→ **WHAT YOU HAVE TO DO**
When you write out the material, keep every line exactly as it is.

→ **DATASET EXTRACT**
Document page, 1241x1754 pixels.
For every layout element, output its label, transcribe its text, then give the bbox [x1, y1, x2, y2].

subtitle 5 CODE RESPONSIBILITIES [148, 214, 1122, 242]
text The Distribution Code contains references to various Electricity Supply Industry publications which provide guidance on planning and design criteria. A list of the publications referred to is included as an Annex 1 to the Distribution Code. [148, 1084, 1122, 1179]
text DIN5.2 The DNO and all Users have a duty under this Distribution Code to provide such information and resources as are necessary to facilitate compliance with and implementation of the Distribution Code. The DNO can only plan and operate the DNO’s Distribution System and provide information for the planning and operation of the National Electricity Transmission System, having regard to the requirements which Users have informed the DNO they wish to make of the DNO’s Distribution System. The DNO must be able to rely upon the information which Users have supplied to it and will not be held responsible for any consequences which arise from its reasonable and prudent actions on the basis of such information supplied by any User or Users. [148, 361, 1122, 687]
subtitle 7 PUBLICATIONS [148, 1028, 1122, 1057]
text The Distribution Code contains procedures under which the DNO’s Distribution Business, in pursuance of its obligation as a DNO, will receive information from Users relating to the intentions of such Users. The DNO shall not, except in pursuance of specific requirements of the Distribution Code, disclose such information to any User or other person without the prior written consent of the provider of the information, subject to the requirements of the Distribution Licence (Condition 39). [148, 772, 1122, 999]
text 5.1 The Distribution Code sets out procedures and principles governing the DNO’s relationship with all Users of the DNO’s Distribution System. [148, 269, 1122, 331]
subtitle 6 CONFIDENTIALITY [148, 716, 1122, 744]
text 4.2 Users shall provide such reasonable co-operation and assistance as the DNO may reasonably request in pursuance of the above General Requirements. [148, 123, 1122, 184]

→ **EXERCISE ANSWER**
Document page, 1241x1754 pixels.
For every layout element, output its label, transcribe its text, then give the bbox [x1, y1, x2, y2].

subtitle 5 CODE RESPONSIBILITIES [148, 214, 1122, 242]
text The Distribution Code contains references to various Electricity Supply Industry publications which provide guidance on planning and design criteria. A list of the publications referred to is included as an Annex 1 to the Distribution Code. [148, 1084, 1122, 1179]
text DIN5.2 The DNO and all Users have a duty under this Distribution Code to provide such information and resources as are necessary to facilitate compliance with and implementation of the Distribution Code. The DNO can only plan and operate the DNO’s Distribution System and provide information for the planning and operation of the National Electricity Transmission System, having regard to the requirements which Users have informed the DNO they wish to make of the DNO’s Distribution System. The DNO must be able to rely upon the information which Users have supplied to it and will not be held responsible for any consequences which arise from its reasonable and prudent actions on the basis of such information supplied by any User or Users. [148, 361, 1122, 687]
subtitle 7 PUBLICATIONS [148, 1028, 1122, 1057]
text The Distribution Code contains procedures under which the DNO’s Distribution Business, in pursuance of its obligation as a DNO, will receive information from Users relating to the intentions of such Users. The DNO shall not, except in pursuance of specific requirements of the Distribution Code, disclose such information to any User or other person without the prior written consent of the provider of the information, subject to the requirements of the Distribution Licence (Condition 39). [148, 772, 1122, 999]
text 5.1 The Distribution Code sets out procedures and principles governing the DNO’s relationship with all Users of the DNO’s Distribution System. [148, 269, 1122, 331]
subtitle 6 CONFIDENTIALITY [148, 716, 1122, 744]
text 4.2 Users shall provide such reasonable co-operation and assistance as the DNO may reasonably request in pursuance of the above General Requirements. [148, 123, 1122, 184]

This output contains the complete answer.